## Data for review
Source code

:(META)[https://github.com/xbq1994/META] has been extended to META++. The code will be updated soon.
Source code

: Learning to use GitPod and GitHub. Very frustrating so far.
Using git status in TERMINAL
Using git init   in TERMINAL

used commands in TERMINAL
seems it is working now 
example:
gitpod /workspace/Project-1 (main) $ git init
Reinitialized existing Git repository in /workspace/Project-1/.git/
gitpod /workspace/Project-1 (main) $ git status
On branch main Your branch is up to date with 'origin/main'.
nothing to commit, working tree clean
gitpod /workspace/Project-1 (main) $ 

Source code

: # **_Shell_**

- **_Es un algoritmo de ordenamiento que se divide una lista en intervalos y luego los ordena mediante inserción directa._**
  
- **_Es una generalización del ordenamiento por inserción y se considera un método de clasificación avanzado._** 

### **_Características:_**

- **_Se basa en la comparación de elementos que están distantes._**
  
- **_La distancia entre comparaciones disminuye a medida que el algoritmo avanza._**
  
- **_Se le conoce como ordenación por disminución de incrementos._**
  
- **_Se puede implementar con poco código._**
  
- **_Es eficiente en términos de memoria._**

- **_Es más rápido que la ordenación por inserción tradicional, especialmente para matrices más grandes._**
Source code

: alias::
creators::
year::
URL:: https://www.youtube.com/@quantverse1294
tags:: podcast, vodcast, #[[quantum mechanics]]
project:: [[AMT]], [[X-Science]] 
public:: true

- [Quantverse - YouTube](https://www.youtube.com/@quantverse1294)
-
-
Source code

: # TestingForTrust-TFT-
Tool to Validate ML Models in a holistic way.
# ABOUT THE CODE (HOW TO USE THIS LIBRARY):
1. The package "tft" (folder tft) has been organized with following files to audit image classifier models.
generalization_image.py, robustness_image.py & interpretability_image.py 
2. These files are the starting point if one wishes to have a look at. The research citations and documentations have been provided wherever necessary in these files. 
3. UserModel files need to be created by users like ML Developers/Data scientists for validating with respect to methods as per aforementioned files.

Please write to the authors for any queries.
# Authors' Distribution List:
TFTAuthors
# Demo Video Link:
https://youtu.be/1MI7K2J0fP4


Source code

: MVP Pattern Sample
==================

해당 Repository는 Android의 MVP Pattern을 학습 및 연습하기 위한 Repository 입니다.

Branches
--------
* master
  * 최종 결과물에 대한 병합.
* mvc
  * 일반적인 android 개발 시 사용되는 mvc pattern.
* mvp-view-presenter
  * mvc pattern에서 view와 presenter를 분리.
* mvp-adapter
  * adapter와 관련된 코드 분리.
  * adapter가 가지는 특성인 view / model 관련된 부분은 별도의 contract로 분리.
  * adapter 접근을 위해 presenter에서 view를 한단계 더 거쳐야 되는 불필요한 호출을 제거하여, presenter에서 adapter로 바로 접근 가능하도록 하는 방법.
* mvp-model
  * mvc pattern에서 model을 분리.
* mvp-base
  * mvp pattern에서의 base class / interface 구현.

## Your task
Nothing should appear in the answer except the lines above from the line with "be updated soon." through the line with "- **_Se basa", both included, written out exactly.

## Task response
:(META)[https://github.com/xbq1994/META] has been extended to META++. The code will be updated soon.
Source code

: Learning to use GitPod and GitHub. Very frustrating so far.
Using git status in TERMINAL
Using git init   in TERMINAL

used commands in TERMINAL
seems it is working now 
example:
gitpod /workspace/Project-1 (main) $ git init
Reinitialized existing Git repository in /workspace/Project-1/.git/
gitpod /workspace/Project-1 (main) $ git status
On branch main Your branch is up to date with 'origin/main'.
nothing to commit, working tree clean
gitpod /workspace/Project-1 (main) $ 

Source code

: # **_Shell_**

- **_Es un algoritmo de ordenamiento que se divide una lista en intervalos y luego los ordena mediante inserción directa._**
  
- **_Es una generalización del ordenamiento por inserción y se considera un método de clasificación avanzado._** 

### **_Características:_**

- **_Se basa en la comparación de elementos que están distantes._**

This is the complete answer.